PROBLEM DETAILS: Please repeat the lines below exactly. Begin with the line containing "Pozycjonowanie AI Piaseczno" and go on through the line containing "Мы не останавливаемся на".

(Records contained in a dataset)
----------
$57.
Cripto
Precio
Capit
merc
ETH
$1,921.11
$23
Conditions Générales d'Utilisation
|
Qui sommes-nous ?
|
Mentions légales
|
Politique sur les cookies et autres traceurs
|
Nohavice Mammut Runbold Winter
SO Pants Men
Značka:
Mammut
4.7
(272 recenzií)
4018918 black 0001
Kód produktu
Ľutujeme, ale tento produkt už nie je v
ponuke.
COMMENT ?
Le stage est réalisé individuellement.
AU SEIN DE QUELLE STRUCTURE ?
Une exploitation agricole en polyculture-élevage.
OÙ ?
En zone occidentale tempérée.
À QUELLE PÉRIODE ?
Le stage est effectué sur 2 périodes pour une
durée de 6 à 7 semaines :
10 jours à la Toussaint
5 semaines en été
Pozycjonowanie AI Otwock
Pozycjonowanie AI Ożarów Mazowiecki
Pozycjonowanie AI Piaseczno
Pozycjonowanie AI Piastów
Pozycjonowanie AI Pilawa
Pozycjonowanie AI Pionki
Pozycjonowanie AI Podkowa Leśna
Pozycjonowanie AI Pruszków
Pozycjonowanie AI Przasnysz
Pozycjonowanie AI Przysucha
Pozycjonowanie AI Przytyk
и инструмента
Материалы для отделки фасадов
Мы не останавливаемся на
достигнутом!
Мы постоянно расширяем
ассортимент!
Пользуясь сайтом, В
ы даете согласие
----------
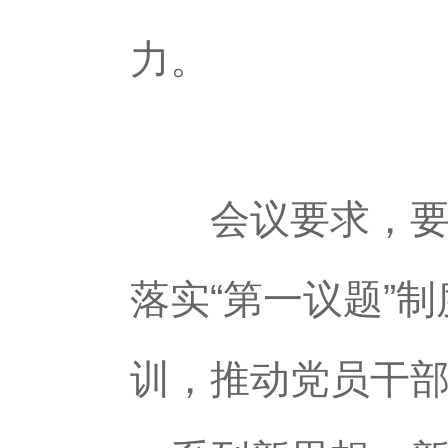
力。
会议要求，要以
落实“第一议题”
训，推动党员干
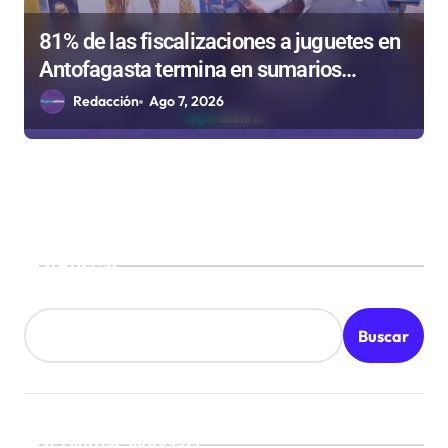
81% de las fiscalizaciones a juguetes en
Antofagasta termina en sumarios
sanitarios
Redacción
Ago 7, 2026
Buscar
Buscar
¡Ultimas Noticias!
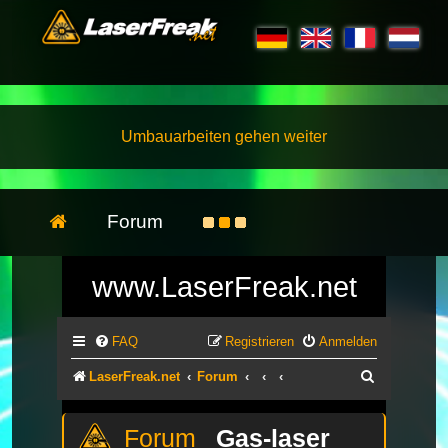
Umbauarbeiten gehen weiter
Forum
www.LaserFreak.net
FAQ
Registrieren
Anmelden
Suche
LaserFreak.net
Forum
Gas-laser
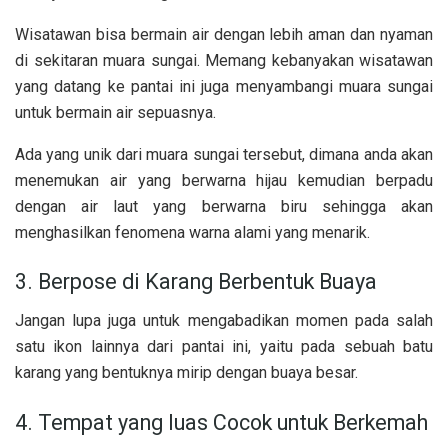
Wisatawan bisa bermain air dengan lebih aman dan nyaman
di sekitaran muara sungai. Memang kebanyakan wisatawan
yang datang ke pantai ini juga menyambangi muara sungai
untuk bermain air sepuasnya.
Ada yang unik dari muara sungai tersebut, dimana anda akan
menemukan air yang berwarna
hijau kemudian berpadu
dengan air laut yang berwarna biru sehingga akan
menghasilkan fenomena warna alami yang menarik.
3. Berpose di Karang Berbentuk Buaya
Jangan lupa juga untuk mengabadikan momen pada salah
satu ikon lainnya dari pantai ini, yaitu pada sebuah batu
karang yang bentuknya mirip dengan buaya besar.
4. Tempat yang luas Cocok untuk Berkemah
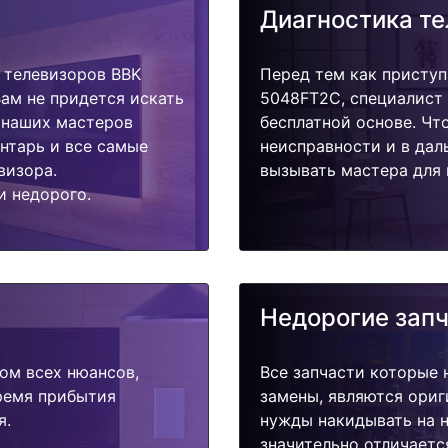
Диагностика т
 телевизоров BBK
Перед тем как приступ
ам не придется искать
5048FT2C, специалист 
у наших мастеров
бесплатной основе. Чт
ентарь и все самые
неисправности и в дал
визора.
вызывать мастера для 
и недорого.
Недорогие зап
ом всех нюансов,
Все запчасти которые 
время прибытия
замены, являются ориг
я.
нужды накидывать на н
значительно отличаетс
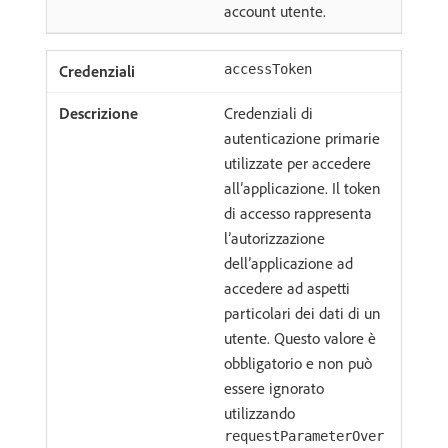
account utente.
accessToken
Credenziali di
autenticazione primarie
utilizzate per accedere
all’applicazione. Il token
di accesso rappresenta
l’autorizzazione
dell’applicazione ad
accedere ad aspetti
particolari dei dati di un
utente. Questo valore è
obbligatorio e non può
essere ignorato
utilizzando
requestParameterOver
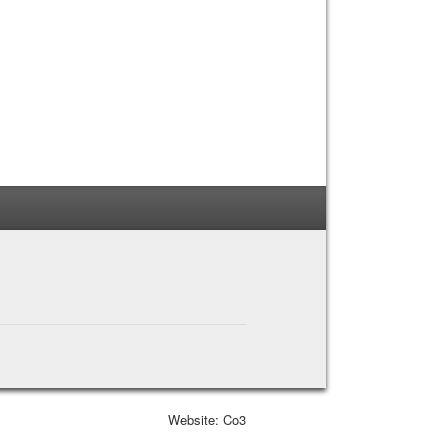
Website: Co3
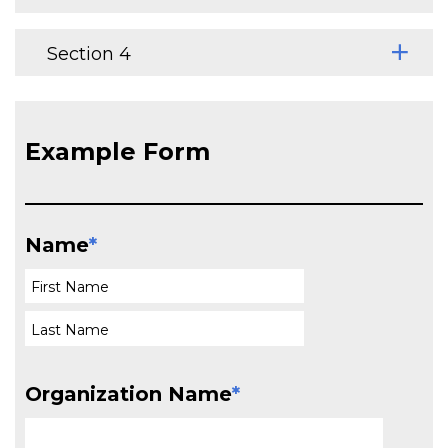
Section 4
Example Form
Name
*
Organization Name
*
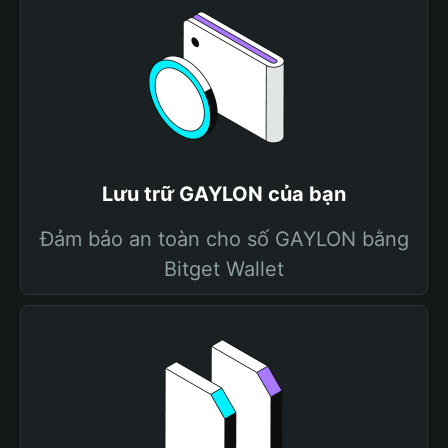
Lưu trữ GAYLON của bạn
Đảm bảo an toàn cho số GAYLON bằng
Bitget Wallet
----------
REPLY TO THE TASK:
Pozycjonowanie AI Piaseczno
Pozycjonowanie AI Piastów
Pozycjonowanie AI Pilawa
Pozycjonowanie AI Pionki
Pozycjonowanie AI Podkowa Leśna
Pozycjonowanie AI Pruszków
Pozycjonowanie AI Przasnysz
Pozycjonowanie AI Przysucha
Pozycjonowanie AI Przytyk
и инструмента
Материалы для отделки фасадов
Мы не останавливаемся на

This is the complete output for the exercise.